Assigned task:
The copy you return must match the listing word for word and carry no pictures.

Provided data:

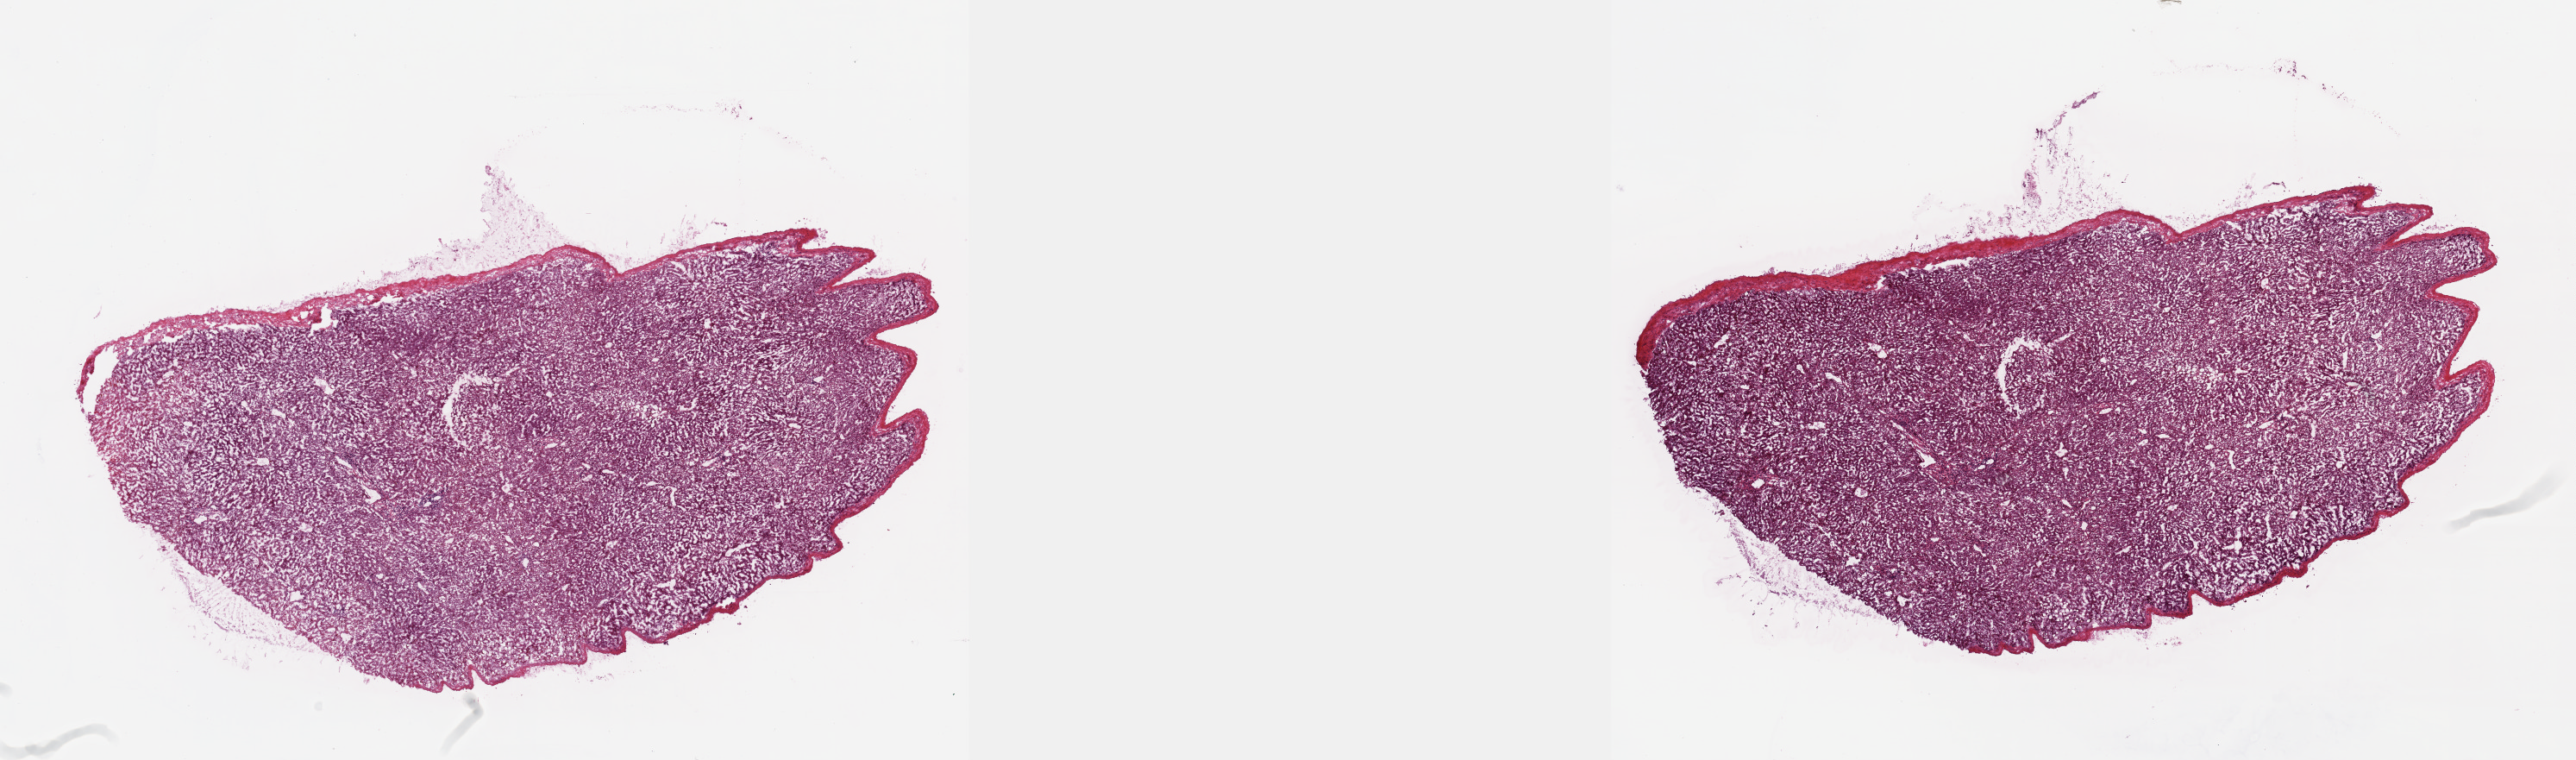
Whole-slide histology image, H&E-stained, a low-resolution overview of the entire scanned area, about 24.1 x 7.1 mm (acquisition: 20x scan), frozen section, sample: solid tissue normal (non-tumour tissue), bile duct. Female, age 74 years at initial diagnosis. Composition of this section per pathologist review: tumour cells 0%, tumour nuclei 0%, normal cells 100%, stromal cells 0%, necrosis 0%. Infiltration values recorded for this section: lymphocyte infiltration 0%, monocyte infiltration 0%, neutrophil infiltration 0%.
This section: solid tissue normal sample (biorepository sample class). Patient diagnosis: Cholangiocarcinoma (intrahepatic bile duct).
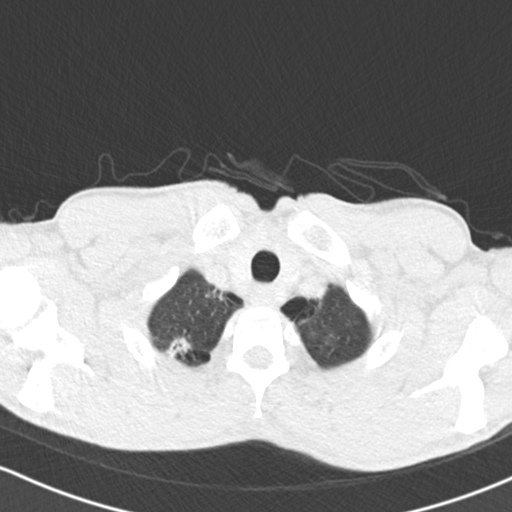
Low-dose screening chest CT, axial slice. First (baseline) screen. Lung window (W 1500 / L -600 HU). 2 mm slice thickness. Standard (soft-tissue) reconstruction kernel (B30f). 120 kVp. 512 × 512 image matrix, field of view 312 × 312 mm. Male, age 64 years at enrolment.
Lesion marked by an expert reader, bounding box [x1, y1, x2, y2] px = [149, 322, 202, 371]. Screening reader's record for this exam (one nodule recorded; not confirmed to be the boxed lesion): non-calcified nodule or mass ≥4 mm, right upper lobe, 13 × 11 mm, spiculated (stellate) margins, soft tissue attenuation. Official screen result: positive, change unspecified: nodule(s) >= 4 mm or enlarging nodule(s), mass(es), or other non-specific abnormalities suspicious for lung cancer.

Solution to the problem:
Whole-slide histology image, H&E-stained, a low-resolution overview of the entire scanned area, about 24.1 x 7.1 mm (acquisition: 20x scan), frozen section, sample: solid tissue normal (non-tumour tissue), bile duct. Female, age 74 years at initial diagnosis. Composition of this section per pathologist review: tumour cells 0%, tumour nuclei 0%, normal cells 100%, stromal cells 0%, necrosis 0%. Infiltration values recorded for this section: lymphocyte infiltration 0%, monocyte infiltration 0%, neutrophil infiltration 0%.
This section: solid tissue normal sample (biorepository sample class). Patient diagnosis: Cholangiocarcinoma (intrahepatic bile duct).
Low-dose screening chest CT, axial slice. First (baseline) screen. Lung window (W 1500 / L -600 HU). 2 mm slice thickness. Standard (soft-tissue) reconstruction kernel (B30f). 120 kVp. 512 × 512 image matrix, field of view 312 × 312 mm. Male, age 64 years at enrolment.
Lesion marked by an expert reader, bounding box [x1, y1, x2, y2] px = [149, 322, 202, 371]. Screening reader's record for this exam (one nodule recorded; not confirmed to be the boxed lesion): non-calcified nodule or mass ≥4 mm, right upper lobe, 13 × 11 mm, spiculated (stellate) margins, soft tissue attenuation. Official screen result: positive, change unspecified: nodule(s) >= 4 mm or enlarging nodule(s), mass(es), or other non-specific abnormalities suspicious for lung cancer.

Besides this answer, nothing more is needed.